Climbing at Skaha Bluffs

Lately, whenever the weather is warm enough and the day ahead is free, I've been trekking into the rocky bluffs just outside of town with two or three friends. We take water, salty snacks, maybe some fruit and hot tea, and gear: ropes, carabiners, harnesses, shoes and helmets. The gear dangles from our backpacks as we hike in on one of the numerous trails that snake between the cliffs and crags.

It's beautiful to hike in here among the fragrant bent pines stretching into clear blue sky, to hear the tattoo of woodpeckers, and see hawks wheeling overhead. But we're not here to hike.

In the parking lot, we've pored over our climbing book and picked a rockface that the sun will warm throughout this crisp fall day.  We're beginners, so we've picked a couple of climbs that aren't too difficult, but offer us a bit of challenge.

At the crag, we rig up our climbing anchors and ropes, paying careful attention to the knots -- double fisherman's, figure eight, girth hitch. Our lives literally depend on getting these knots right. We dial in and focus. The outside world drops away. Dimly, I'm aware of carabiners clinking musically like bells on a donkey in a sleepy village. Sunshine and wind. The cool rock beneath my fingers.

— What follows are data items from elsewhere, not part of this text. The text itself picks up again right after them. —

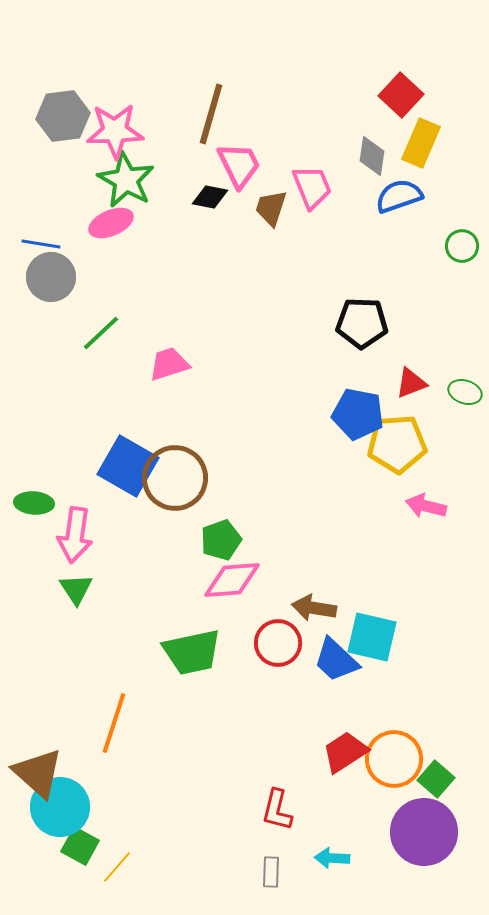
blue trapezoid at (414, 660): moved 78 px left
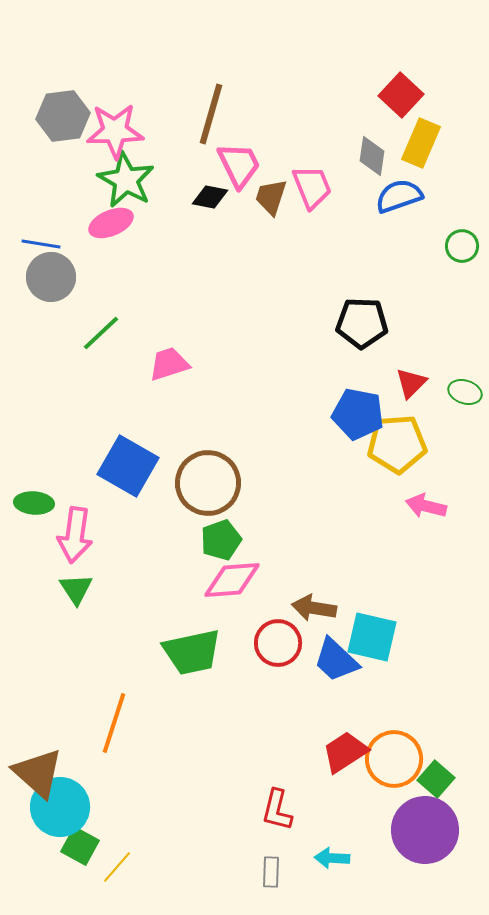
brown trapezoid at (271, 208): moved 11 px up
red triangle at (411, 383): rotated 24 degrees counterclockwise
brown circle at (175, 478): moved 33 px right, 5 px down
purple circle at (424, 832): moved 1 px right, 2 px up
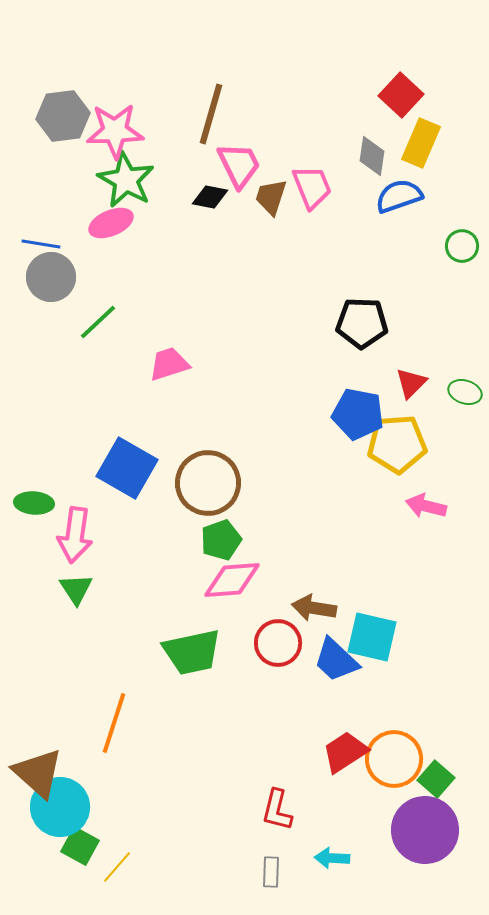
green line at (101, 333): moved 3 px left, 11 px up
blue square at (128, 466): moved 1 px left, 2 px down
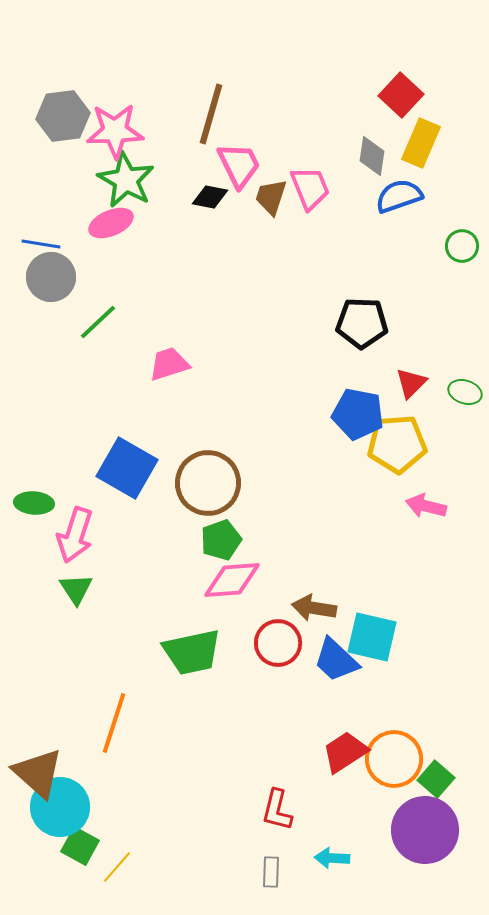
pink trapezoid at (312, 187): moved 2 px left, 1 px down
pink arrow at (75, 535): rotated 10 degrees clockwise
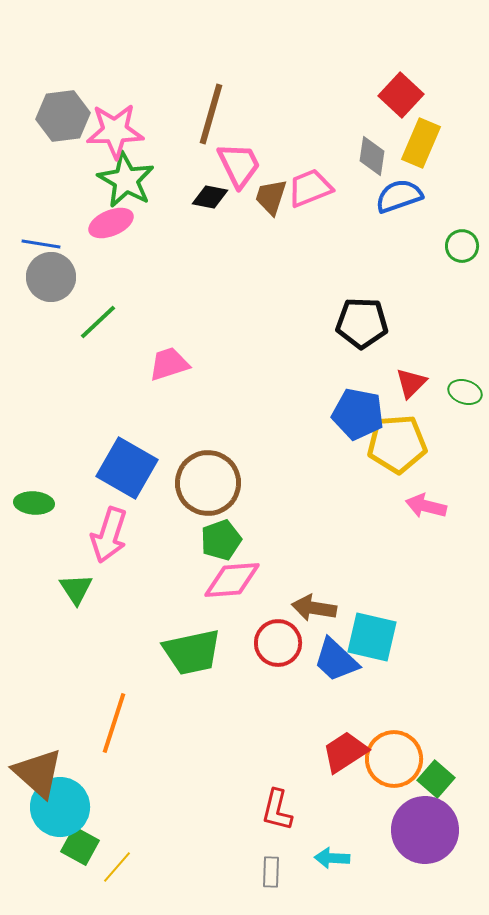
pink trapezoid at (310, 188): rotated 90 degrees counterclockwise
pink arrow at (75, 535): moved 34 px right
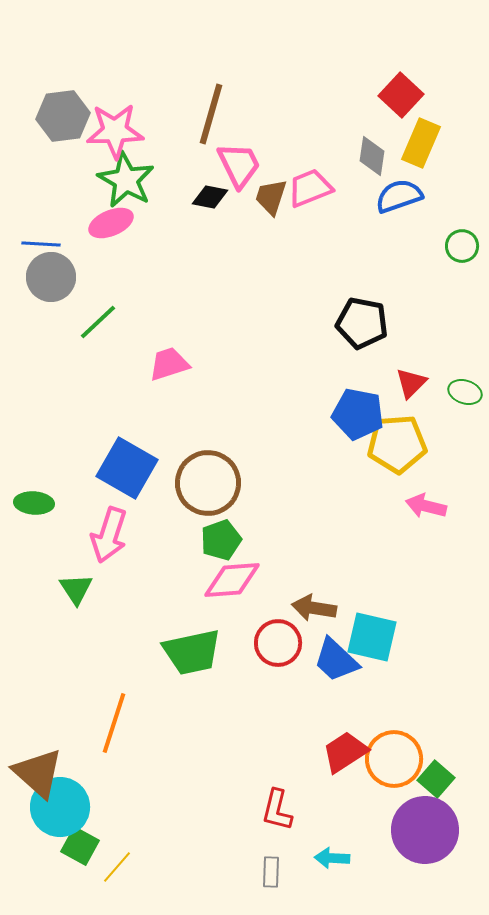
blue line at (41, 244): rotated 6 degrees counterclockwise
black pentagon at (362, 323): rotated 9 degrees clockwise
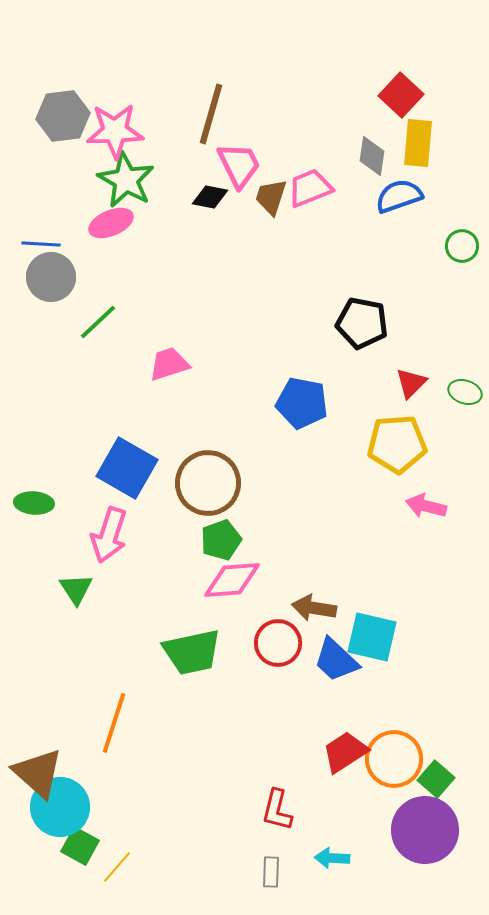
yellow rectangle at (421, 143): moved 3 px left; rotated 18 degrees counterclockwise
blue pentagon at (358, 414): moved 56 px left, 11 px up
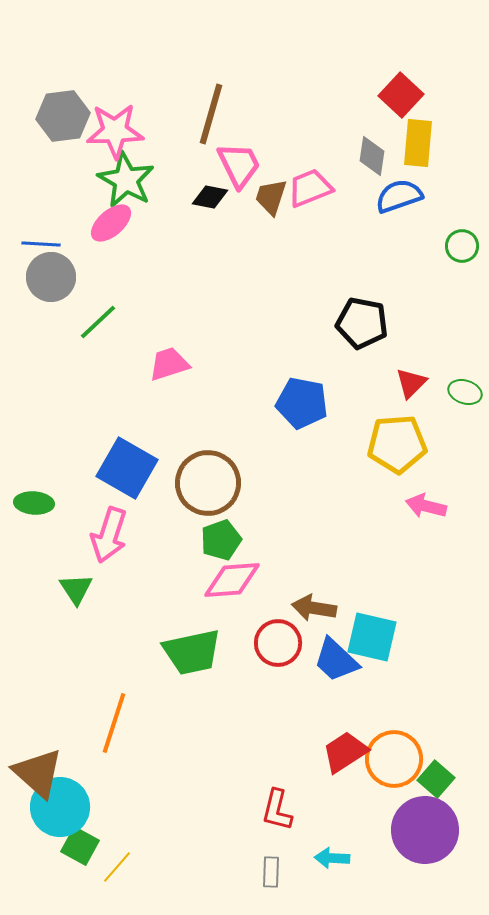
pink ellipse at (111, 223): rotated 18 degrees counterclockwise
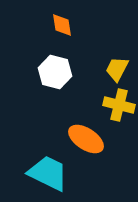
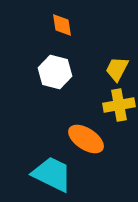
yellow cross: rotated 24 degrees counterclockwise
cyan trapezoid: moved 4 px right, 1 px down
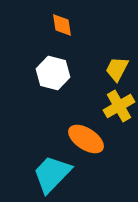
white hexagon: moved 2 px left, 1 px down
yellow cross: moved 1 px down; rotated 20 degrees counterclockwise
cyan trapezoid: rotated 72 degrees counterclockwise
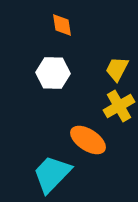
white hexagon: rotated 12 degrees counterclockwise
orange ellipse: moved 2 px right, 1 px down
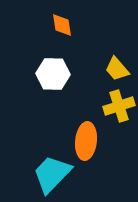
yellow trapezoid: rotated 68 degrees counterclockwise
white hexagon: moved 1 px down
yellow cross: rotated 12 degrees clockwise
orange ellipse: moved 2 px left, 1 px down; rotated 63 degrees clockwise
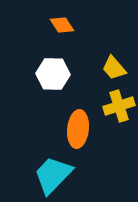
orange diamond: rotated 25 degrees counterclockwise
yellow trapezoid: moved 3 px left, 1 px up
orange ellipse: moved 8 px left, 12 px up
cyan trapezoid: moved 1 px right, 1 px down
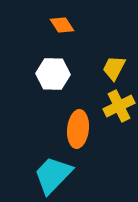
yellow trapezoid: rotated 68 degrees clockwise
yellow cross: rotated 8 degrees counterclockwise
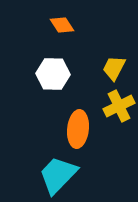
cyan trapezoid: moved 5 px right
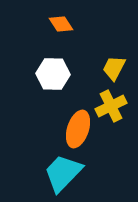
orange diamond: moved 1 px left, 1 px up
yellow cross: moved 8 px left
orange ellipse: rotated 12 degrees clockwise
cyan trapezoid: moved 5 px right, 2 px up
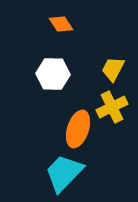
yellow trapezoid: moved 1 px left, 1 px down
yellow cross: moved 1 px right, 1 px down
cyan trapezoid: moved 1 px right
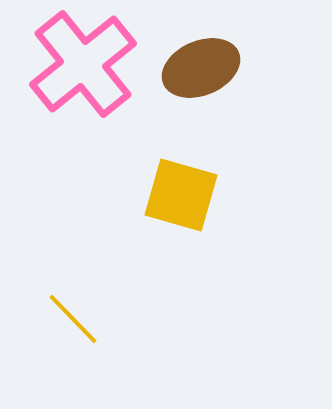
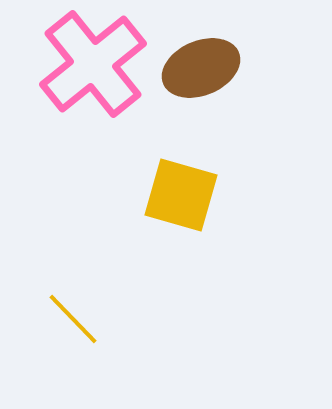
pink cross: moved 10 px right
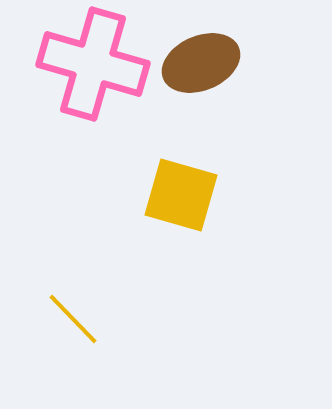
pink cross: rotated 35 degrees counterclockwise
brown ellipse: moved 5 px up
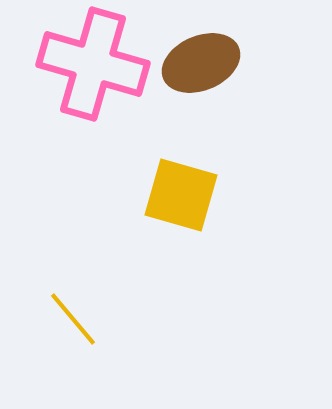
yellow line: rotated 4 degrees clockwise
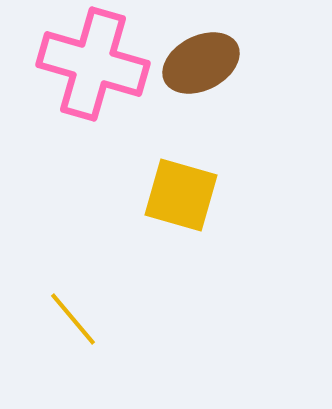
brown ellipse: rotated 4 degrees counterclockwise
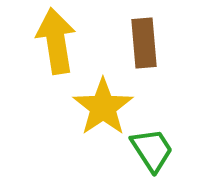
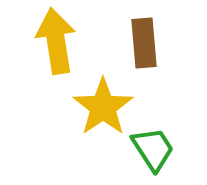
green trapezoid: moved 1 px right, 1 px up
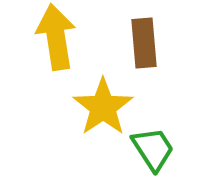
yellow arrow: moved 4 px up
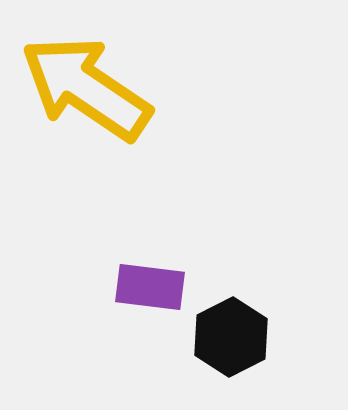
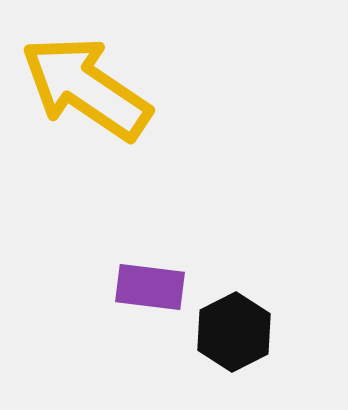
black hexagon: moved 3 px right, 5 px up
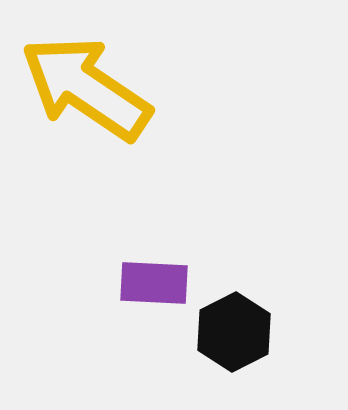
purple rectangle: moved 4 px right, 4 px up; rotated 4 degrees counterclockwise
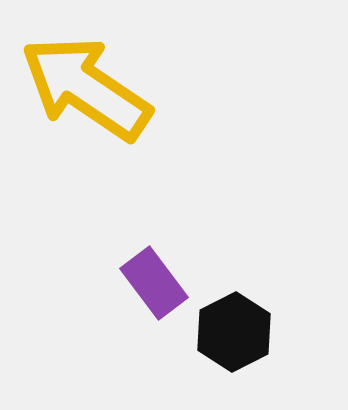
purple rectangle: rotated 50 degrees clockwise
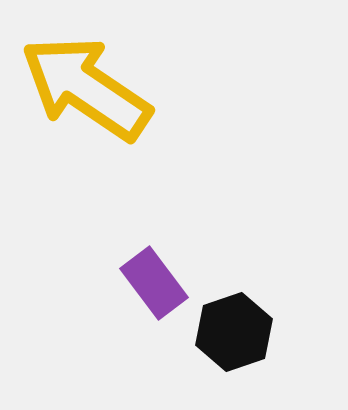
black hexagon: rotated 8 degrees clockwise
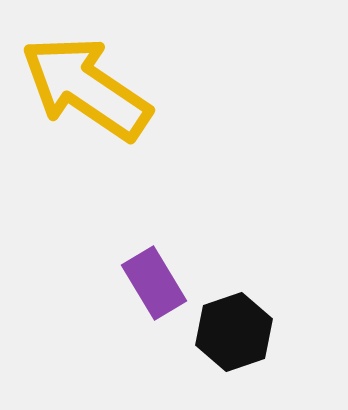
purple rectangle: rotated 6 degrees clockwise
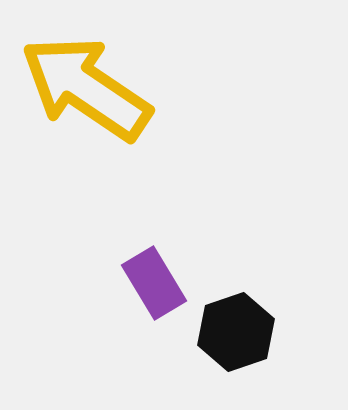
black hexagon: moved 2 px right
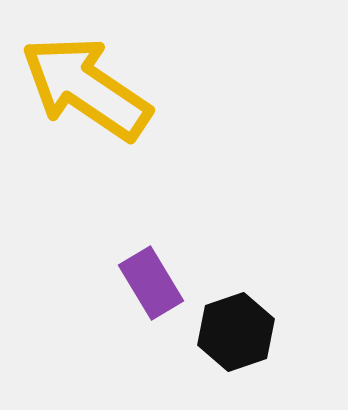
purple rectangle: moved 3 px left
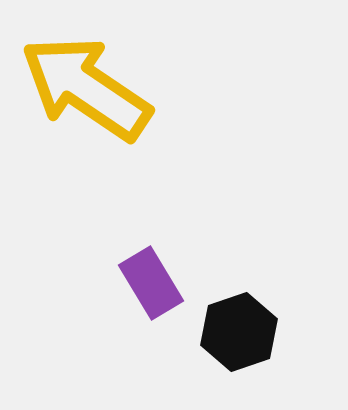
black hexagon: moved 3 px right
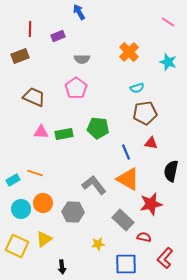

Each time I begin to climb, stepping onto a tiny swell of rock that I'm going to call a foothold, running my fingers hopefully over the cliff to find something, anything, my fingers can cling to, a voice in my head says, "You can't do this."

My stomach roils a little and adrenaline quakes through my limbs. It is possible that the voice is right. I should have started climbing thirty years ago.  Not now, when I'm closer to 60 than 50. The thing is, it may have taken me this long to realize that in every beginning, there is the potential for failure. And failure isn't the end of the world. It's not even the end of the climb.

Every time my toe presses into an indent the size of a cashew, I take a chance at failure. When I choose a path for my climb, there's the chance I'll have to re-think my decision partway up the rockface when I can't find anything to hold onto.

I recently heard a climbing instructor tell a group of climbers to take small steps instead of looking for one big one. It's good advice, I found. I take a small step and the rock looks different. What seemed impossible suddenly becomes possible.

I'm learning how a small step can open up a bunch of new possibilities.